BEAK>: >> LP

C$34.99
Availability: In stock

To celebrate the addition of Bristol's preeminent out-rock trio, Beak>, to the Temporary Residence family, the label reissues their acclaimed second album >> on audiophile-quality double vinyl. Remastered for the format by Josh Bonati, and packaged in a heavyweight foil-stamped jacket, >> includes the original album in its entirety, as well as a vinyl-only bonus track not available on the CD or Digital formats. Following the release of his Quakers hip-hop project, and the Judge Dredd-inspired Drokk soundtrack collaboration, Geoff Barrow unveiled the 2012 second album by Beak>, the krautrock-influenced band formed with Billy Fuller and Matt Williams in 2009. There is an accepted music industry strategy, mainly from the mouths of experienced music managers and A&R men, that for a band to get ready to present themselves to the world they should go on tour. In most cases this advice works; the band hone their craft on the road so by the time they get on to late-night TV and summer festivals, they can amaze with their slick, tight rock performance. However, this doesn't always work. Beak> recorded their eponymous debut in Bristol, created from 12 days of improv sessions and then edited into song form. Shorty after releasing it, the band went on a successful tour, playing various festival dates across Europe and the U.S. Buzzing from the tour, Beak> promptly returned to the studio to start work on album No. 2, only to find that the time on the road had taken its toll on the band's delicately sensitive and creative nature – and, by consequence, had turned them into a truly awful-sounding pub prog-rock band.

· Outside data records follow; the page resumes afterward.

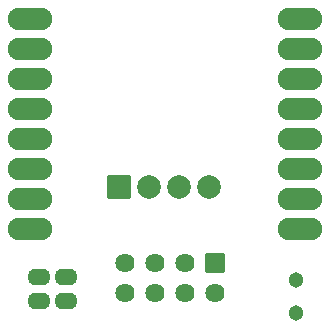
<source format=gts>
G04 Layer: TopSolderMaskLayer*
G04 EasyEDA v6.5.22, 2023-01-21 22:26:58*
G04 134ed4c23c824edf92a7001f2c5d0f5b,db865e68f4bc4fd99aa1dd1697a786d6,10*
G04 Gerber Generator version 0.2*
G04 Scale: 100 percent, Rotated: No, Reflected: No *
G04 Dimensions in millimeters *
G04 leading zeros omitted , absolute positions ,4 integer and 5 decimal *
%FSLAX45Y45*%
%MOMM*%

%AMMACRO1*1,1,$1,$2,$3*1,1,$1,$4,$5*1,1,$1,0-$2,0-$3*1,1,$1,0-$4,0-$5*20,1,$1,$2,$3,$4,$5,0*20,1,$1,$4,$5,0-$2,0-$3,0*20,1,$1,0-$2,0-$3,0-$4,0-$5,0*20,1,$1,0-$4,0-$5,$2,$3,0*4,1,4,$2,$3,$4,$5,0-$2,0-$3,0-$4,0-$5,$2,$3,0*%
%ADD10C,1.3016*%
%ADD11O,1.9532092X1.4031976*%
%ADD12O,3.7592000000000003X1.9304000000000001*%
%ADD13MACRO1,0.1016X0.762X-0.762X-0.762X-0.762*%
%ADD14C,1.6256*%
%ADD15MACRO1,0.2032X-0.9X0.9X0.9X0.9*%
%ADD16C,2.0032*%

%LPD*%
D10*
G01*
X3073400Y5575604D03*
G01*
X3073400Y5295595D03*
D11*
G01*
X1130300Y5600700D03*
G01*
X1130300Y5397500D03*
D12*
G01*
X3111500Y6007100D03*
G01*
X3111500Y6261100D03*
G01*
X3111500Y6515100D03*
G01*
X3111500Y6769100D03*
G01*
X3111500Y7023100D03*
G01*
X3111500Y7277100D03*
G01*
X3111500Y7531100D03*
G01*
X3111500Y7785100D03*
G01*
X825500Y6007100D03*
G01*
X825500Y6261100D03*
G01*
X825500Y6515100D03*
G01*
X825500Y6769100D03*
G01*
X825500Y7023100D03*
G01*
X825500Y7277100D03*
G01*
X825500Y7531100D03*
G01*
X825500Y7785100D03*
D13*
G01*
X2388361Y5724652D03*
D14*
G01*
X2388361Y5470652D03*
G01*
X2134361Y5724652D03*
G01*
X2134361Y5470652D03*
G01*
X1880362Y5724652D03*
G01*
X1880362Y5470652D03*
G01*
X1626362Y5724652D03*
G01*
X1626362Y5470652D03*
D15*
G01*
X1574800Y6362700D03*
D16*
G01*
X1828800Y6362700D03*
G01*
X2082800Y6362700D03*
G01*
X2336800Y6362700D03*
D11*
G01*
X901700Y5397500D03*
G01*
X901700Y5600700D03*
M02*

</source>
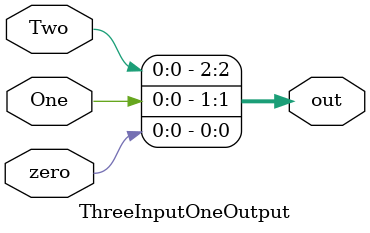
<source format=v>
module ThreeInputOneOutput(input zero, One, Two, output[2 : 0] out);
    assign out[0] = zero;
    assign out[1] = One;
    assign out[2] = Two;
endmodule

</source>
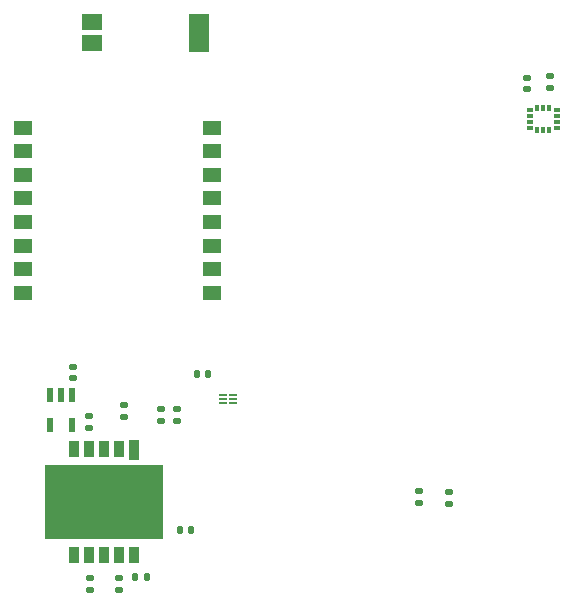
<source format=gbr>
%TF.GenerationSoftware,KiCad,Pcbnew,(6.0.1-0)*%
%TF.CreationDate,2022-02-25T20:48:14-08:00*%
%TF.ProjectId,Dog_Tracker,446f675f-5472-4616-936b-65722e6b6963,rev?*%
%TF.SameCoordinates,Original*%
%TF.FileFunction,Paste,Top*%
%TF.FilePolarity,Positive*%
%FSLAX46Y46*%
G04 Gerber Fmt 4.6, Leading zero omitted, Abs format (unit mm)*
G04 Created by KiCad (PCBNEW (6.0.1-0)) date 2022-02-25 20:48:14*
%MOMM*%
%LPD*%
G01*
G04 APERTURE LIST*
G04 Aperture macros list*
%AMRoundRect*
0 Rectangle with rounded corners*
0 $1 Rounding radius*
0 $2 $3 $4 $5 $6 $7 $8 $9 X,Y pos of 4 corners*
0 Add a 4 corners polygon primitive as box body*
4,1,4,$2,$3,$4,$5,$6,$7,$8,$9,$2,$3,0*
0 Add four circle primitives for the rounded corners*
1,1,$1+$1,$2,$3*
1,1,$1+$1,$4,$5*
1,1,$1+$1,$6,$7*
1,1,$1+$1,$8,$9*
0 Add four rect primitives between the rounded corners*
20,1,$1+$1,$2,$3,$4,$5,0*
20,1,$1+$1,$4,$5,$6,$7,0*
20,1,$1+$1,$6,$7,$8,$9,0*
20,1,$1+$1,$8,$9,$2,$3,0*%
G04 Aperture macros list end*
%ADD10R,1.500000X1.200000*%
%ADD11RoundRect,0.135000X-0.185000X0.135000X-0.185000X-0.135000X0.185000X-0.135000X0.185000X0.135000X0*%
%ADD12RoundRect,0.135000X0.185000X-0.135000X0.185000X0.135000X-0.185000X0.135000X-0.185000X-0.135000X0*%
%ADD13R,0.864000X1.676000*%
%ADD14R,0.864000X1.422000*%
%ADD15R,10.008000X6.350000*%
%ADD16R,1.700000X1.450000*%
%ADD17R,1.700000X3.200000*%
%ADD18RoundRect,0.140000X0.170000X-0.140000X0.170000X0.140000X-0.170000X0.140000X-0.170000X-0.140000X0*%
%ADD19R,0.762000X0.203200*%
%ADD20R,0.529220X0.304220*%
%ADD21R,0.304220X0.529220*%
%ADD22RoundRect,0.135000X-0.135000X-0.185000X0.135000X-0.185000X0.135000X0.185000X-0.135000X0.185000X0*%
%ADD23RoundRect,0.140000X0.140000X0.170000X-0.140000X0.170000X-0.140000X-0.170000X0.140000X-0.170000X0*%
%ADD24R,0.600000X1.150000*%
%ADD25RoundRect,0.140000X-0.140000X-0.170000X0.140000X-0.170000X0.140000X0.170000X-0.140000X0.170000X0*%
G04 APERTURE END LIST*
D10*
%TO.C,U2*%
X63550000Y-101850000D03*
X63550000Y-99850000D03*
X63550000Y-97850000D03*
X63550000Y-95850000D03*
X63550000Y-93850000D03*
X63550000Y-91850000D03*
X63550000Y-89850000D03*
X63550000Y-87850000D03*
X47550000Y-87850000D03*
X47550000Y-89850000D03*
X47550000Y-91850000D03*
X47550000Y-93850000D03*
X47550000Y-95850000D03*
X47550000Y-97850000D03*
X47550000Y-99850000D03*
X47550000Y-101850000D03*
%TD*%
D11*
%TO.C,R7*%
X83700000Y-118690000D03*
X83700000Y-119710000D03*
%TD*%
%TO.C,R8*%
X81150000Y-118640000D03*
X81150000Y-119660000D03*
%TD*%
D12*
%TO.C,R2*%
X59300000Y-112710000D03*
X59300000Y-111690000D03*
%TD*%
D13*
%TO.C,U3*%
X56989999Y-115169000D03*
D14*
X55719999Y-115042000D03*
X54449999Y-115042000D03*
X53179999Y-115042000D03*
X51909999Y-115042000D03*
D15*
X54449999Y-119527000D03*
D14*
X51909999Y-124012000D03*
X53179999Y-124012000D03*
X54449999Y-124012000D03*
X55719999Y-124012000D03*
X56989999Y-124012000D03*
%TD*%
D11*
%TO.C,R1*%
X60650000Y-111700000D03*
X60650000Y-112720000D03*
%TD*%
D16*
%TO.C,AE1*%
X53430000Y-80695000D03*
D17*
X62530000Y-79820000D03*
D16*
X53430000Y-78945000D03*
%TD*%
D11*
%TO.C,R4*%
X55749999Y-126007000D03*
X55749999Y-127027000D03*
%TD*%
%TO.C,R3*%
X53249999Y-125967000D03*
X53249999Y-126987000D03*
%TD*%
D12*
%TO.C,R5*%
X56100000Y-112370000D03*
X56100000Y-111350000D03*
%TD*%
D18*
%TO.C,C4*%
X90262500Y-84605000D03*
X90262500Y-83645000D03*
%TD*%
%TO.C,C3*%
X92212500Y-84475000D03*
X92212500Y-83515000D03*
%TD*%
%TO.C,C1*%
X51800000Y-109060000D03*
X51800000Y-108100000D03*
%TD*%
D19*
%TO.C,U5*%
X64485600Y-110450000D03*
X64485600Y-110805600D03*
X64485600Y-111161200D03*
X65400000Y-111161200D03*
X65400000Y-110805600D03*
X65400000Y-110450000D03*
%TD*%
D20*
%TO.C,U6*%
X90475000Y-87875000D03*
X90475000Y-86375000D03*
D21*
X91637500Y-86212500D03*
X91137500Y-86212500D03*
D20*
X92800000Y-87875000D03*
D21*
X92137500Y-86212500D03*
X91637500Y-88037500D03*
D20*
X90475000Y-87375000D03*
D21*
X92137500Y-88037500D03*
D20*
X92800000Y-86375000D03*
D21*
X91137500Y-88037500D03*
D20*
X92800000Y-86875000D03*
X90475000Y-86875000D03*
X92800000Y-87375000D03*
%TD*%
D18*
%TO.C,C2*%
X53200000Y-113250000D03*
X53200000Y-112290000D03*
%TD*%
D22*
%TO.C,R6*%
X57050000Y-125900000D03*
X58070000Y-125900000D03*
%TD*%
D23*
%TO.C,C6*%
X63258500Y-108750000D03*
X62298500Y-108750000D03*
%TD*%
D24*
%TO.C,U1*%
X51749999Y-110527000D03*
X50799999Y-110527000D03*
X49849999Y-110527000D03*
X49849999Y-113027000D03*
X51749999Y-113027000D03*
%TD*%
D25*
%TO.C,C5*%
X60870000Y-121950000D03*
X61830000Y-121950000D03*
%TD*%
M02*

</source>
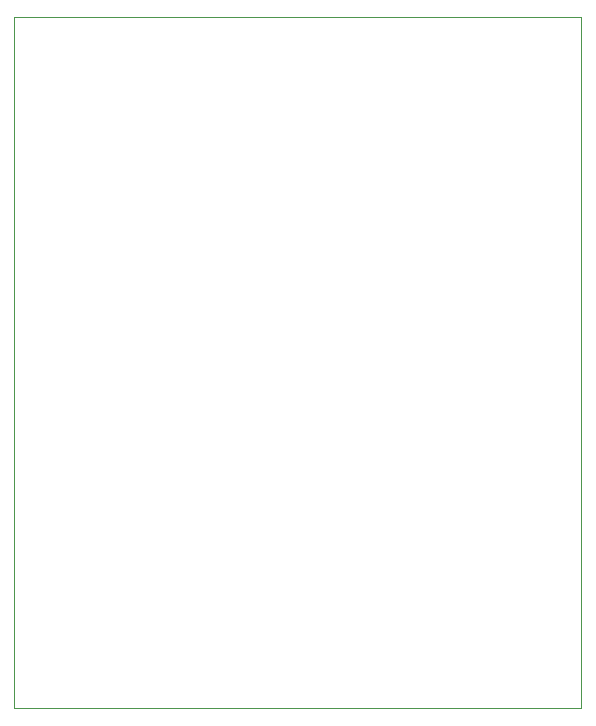
<source format=gm1>
%TF.GenerationSoftware,KiCad,Pcbnew,8.0.5*%
%TF.CreationDate,2024-12-04T18:47:01+01:00*%
%TF.ProjectId,DMH_S_H_Noise_PCB_Conn,444d485f-535f-4485-9f4e-6f6973655f50,1*%
%TF.SameCoordinates,Original*%
%TF.FileFunction,Profile,NP*%
%FSLAX46Y46*%
G04 Gerber Fmt 4.6, Leading zero omitted, Abs format (unit mm)*
G04 Created by KiCad (PCBNEW 8.0.5) date 2024-12-04 18:47:01*
%MOMM*%
%LPD*%
G01*
G04 APERTURE LIST*
%TA.AperFunction,Profile*%
%ADD10C,0.050000*%
%TD*%
G04 APERTURE END LIST*
D10*
X51000000Y-159000000D02*
X99000000Y-159000000D01*
X99000000Y-217500000D01*
X51000000Y-217500000D01*
X51000000Y-159000000D01*
M02*

</source>
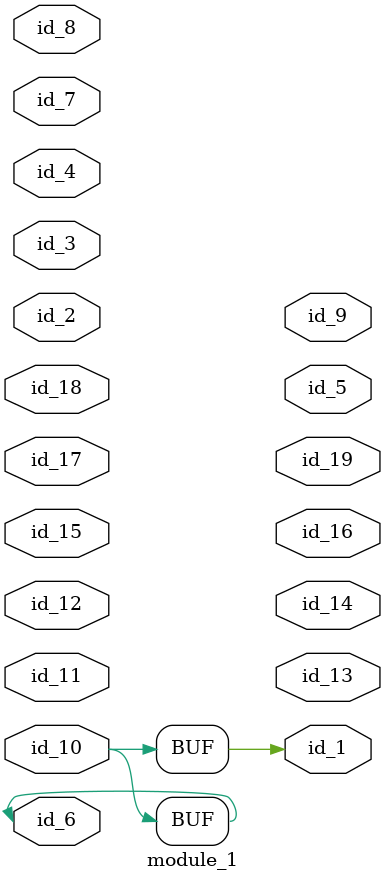
<source format=v>
module module_0 ();
  wire id_1;
  assign id_1 = id_1;
endmodule
module module_1 (
    id_1,
    id_2,
    id_3,
    id_4,
    id_5,
    id_6,
    id_7,
    id_8,
    id_9,
    id_10,
    id_11,
    id_12,
    id_13,
    id_14,
    id_15,
    id_16,
    id_17,
    id_18,
    id_19
);
  output wire id_19;
  inout wire id_18;
  input wire id_17;
  output wire id_16;
  inout wire id_15;
  output wire id_14;
  output wire id_13;
  inout wire id_12;
  inout wire id_11;
  input wire id_10;
  output wire id_9;
  inout wire id_8;
  inout wire id_7;
  input wire id_6;
  output wire id_5;
  input wire id_4;
  inout wire id_3;
  input wire id_2;
  output wire id_1;
  always id_1 = #1 id_6 == 1;
  assign id_1 = id_10;
  wire id_20;
  module_0 modCall_1 ();
endmodule

</source>
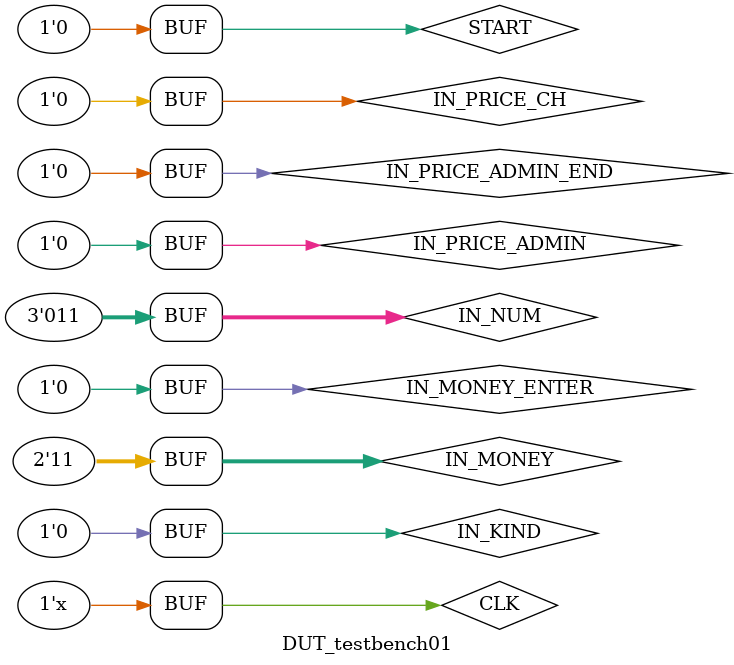
<source format=v>
`timescale 1ns / 1ps


module DUT_testbench01;

	// Inputs
	reg START;
	reg CLK;
	reg [0:1] IN_MONEY;
	reg IN_PRICE_CH;
	reg IN_KIND;
	reg [0:2] IN_NUM;
	reg IN_PRICE_ADMIN;
	reg IN_PRICE_ADMIN_END;
	reg IN_MONEY_ENTER;

	// Outputs
	wire [0:15] OUT_MONEY;
	wire OUT_JUICE0_MADE;
	wire OUT_JUICE1_MADE;
	wire END;
	wire OUT_1000WON;
	wire OUT_500WON;
	wire OUT_100WON;
	wire OUT_50WON;
	wire [0:15] OUT_JUICE0_PRICE;
	wire [0:15] OUT_JUICE1_PRICE;
	wire [0:22] OUT_CU_SIGNAL;

	// Instantiate the Unit Under Test (UUT)
	DUT uut (
		.START(START), 
		.CLK(CLK), 
		.IN_MONEY(IN_MONEY), 
		.IN_PRICE_CH(IN_PRICE_CH), 
		.IN_KIND(IN_KIND), 
		.IN_NUM(IN_NUM), 
		.IN_PRICE_ADMIN(IN_PRICE_ADMIN), 
		.IN_PRICE_ADMIN_END(IN_PRICE_ADMIN_END), 
		.IN_MONEY_ENTER(IN_MONEY_ENTER), 
		.OUT_MONEY(OUT_MONEY), 
		.OUT_JUICE0_MADE(OUT_JUICE0_MADE), 
		.OUT_JUICE1_MADE(OUT_JUICE1_MADE), 
		.END(END), 
		.OUT_1000WON(OUT_1000WON), 
		.OUT_500WON(OUT_500WON), 
		.OUT_100WON(OUT_100WON), 
		.OUT_50WON(OUT_50WON), 
		.OUT_JUICE0_PRICE(OUT_JUICE0_PRICE), 
		.OUT_JUICE1_PRICE(OUT_JUICE1_PRICE), 
		.OUT_CU_SIGNAL(OUT_CU_SIGNAL)
	);

	initial begin
		// Initialize Inputs
		START = 0;
		CLK = 0;
		IN_MONEY = 0;
		IN_PRICE_CH = 0;
		IN_KIND = 0;
		IN_NUM = 0;
		IN_PRICE_ADMIN = 0;
		IN_PRICE_ADMIN_END = 0;
		IN_MONEY_ENTER = 0;

		// Wait 100 ns for global reset to finish
		/*
		#48;
		// Add stimulus here
		START = 1;
		#20 		START = 0;
					IN_PRICE_ADMIN = 1;
					IN_KIND = 0;
					IN_PRICE_CH = 1;
		#60		IN_KIND = 1;
		#40		IN_PRICE_ADMIN = 0;
					IN_PRICE_ADMIN_END = 1;
		#80		START = 1;
		#20		START = 0;
					IN_MONEY = 1;
		#120		IN_MONEY = 3;
		#160		IN_MONEY = 2;
		#80		IN_MONEY = 0;
		#280		IN_MONEY_ENTER = 1;
					IN_KIND = 1;
					IN_NUM = 4;
		#40		IN_MONEY_ENTER = 0;
		*/
		
		#480		START = 1;
		#200		START = 0;
					IN_MONEY = 3;
		#400		IN_MONEY_ENTER = 1;
					IN_NUM = 3;
					IN_KIND = 0;
		#400		IN_MONEY_ENTER = 0;
		
	end
	always begin
		#100 CLK = !CLK;
	end
      
endmodule


</source>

The magic had gone. It seemed that the band were thoroughly moribund. Until...one rainy afternoon in Bristol – after many tortured, truly terrible recording sessions – something changed. It may have been the diesel fumes from the band's tour splitter bus had finally worn off; others say that the band simply turned their amplifiers down. We may never know the true events of that afternoon, but the band began to play and, once again as before, their bleak, wobbly, anti-blue note sound had returned – now with more synthesizers. And once again as before, it was all recorded live in one room (with very few overdubs).